» PROBLEM DETAILS: Exact copies of all records below are needed.

» AVAILABLE RECORDS:
————————

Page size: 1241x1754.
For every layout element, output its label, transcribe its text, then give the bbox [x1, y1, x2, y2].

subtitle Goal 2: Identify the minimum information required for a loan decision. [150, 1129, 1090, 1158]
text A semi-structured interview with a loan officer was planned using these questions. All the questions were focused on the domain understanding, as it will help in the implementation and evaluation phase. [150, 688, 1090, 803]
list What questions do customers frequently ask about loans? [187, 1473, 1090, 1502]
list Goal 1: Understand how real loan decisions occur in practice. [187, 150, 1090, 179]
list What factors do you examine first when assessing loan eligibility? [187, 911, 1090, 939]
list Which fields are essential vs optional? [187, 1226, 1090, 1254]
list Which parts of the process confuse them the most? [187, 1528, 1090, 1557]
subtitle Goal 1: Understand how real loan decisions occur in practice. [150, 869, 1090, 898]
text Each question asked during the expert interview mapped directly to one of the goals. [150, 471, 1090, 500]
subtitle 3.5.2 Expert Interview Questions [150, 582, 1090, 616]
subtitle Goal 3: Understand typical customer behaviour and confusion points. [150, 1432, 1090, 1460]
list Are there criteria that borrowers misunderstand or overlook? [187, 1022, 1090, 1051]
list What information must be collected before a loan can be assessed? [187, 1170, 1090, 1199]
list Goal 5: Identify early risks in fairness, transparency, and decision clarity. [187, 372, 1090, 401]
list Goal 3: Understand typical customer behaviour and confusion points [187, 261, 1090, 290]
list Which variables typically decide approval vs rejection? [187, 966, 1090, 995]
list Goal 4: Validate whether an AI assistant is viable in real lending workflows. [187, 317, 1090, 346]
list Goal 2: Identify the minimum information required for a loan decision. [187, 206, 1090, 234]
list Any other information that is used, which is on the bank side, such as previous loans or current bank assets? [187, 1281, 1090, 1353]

————————

» OUTPUT:
Page size: 1241x1754.
For every layout element, output its label, transcribe its text, then give the bbox [x1, y1, x2, y2].

subtitle Goal 2: Identify the minimum information required for a loan decision. [150, 1129, 1090, 1158]
text A semi-structured interview with a loan officer was planned using these questions. All the questions were focused on the domain understanding, as it will help in the implementation and evaluation phase. [150, 688, 1090, 803]
list What questions do customers frequently ask about loans? [187, 1473, 1090, 1502]
list Goal 1: Understand how real loan decisions occur in practice. [187, 150, 1090, 179]
list What factors do you examine first when assessing loan eligibility? [187, 911, 1090, 939]
list Which fields are essential vs optional? [187, 1226, 1090, 1254]
list Which parts of the process confuse them the most? [187, 1528, 1090, 1557]
subtitle Goal 1: Understand how real loan decisions occur in practice. [150, 869, 1090, 898]
text Each question asked during the expert interview mapped directly to one of the goals. [150, 471, 1090, 500]
subtitle 3.5.2 Expert Interview Questions [150, 582, 1090, 616]
subtitle Goal 3: Understand typical customer behaviour and confusion points. [150, 1432, 1090, 1460]
list Are there criteria that borrowers misunderstand or overlook? [187, 1022, 1090, 1051]
list What information must be collected before a loan can be assessed? [187, 1170, 1090, 1199]
list Goal 5: Identify early risks in fairness, transparency, and decision clarity. [187, 372, 1090, 401]
list Goal 3: Understand typical customer behaviour and confusion points [187, 261, 1090, 290]
list Which variables typically decide approval vs rejection? [187, 966, 1090, 995]
list Goal 4: Validate whether an AI assistant is viable in real lending workflows. [187, 317, 1090, 346]
list Goal 2: Identify the minimum information required for a loan decision. [187, 206, 1090, 234]
list Any other information that is used, which is on the bank side, such as previous loans or current bank assets? [187, 1281, 1090, 1353]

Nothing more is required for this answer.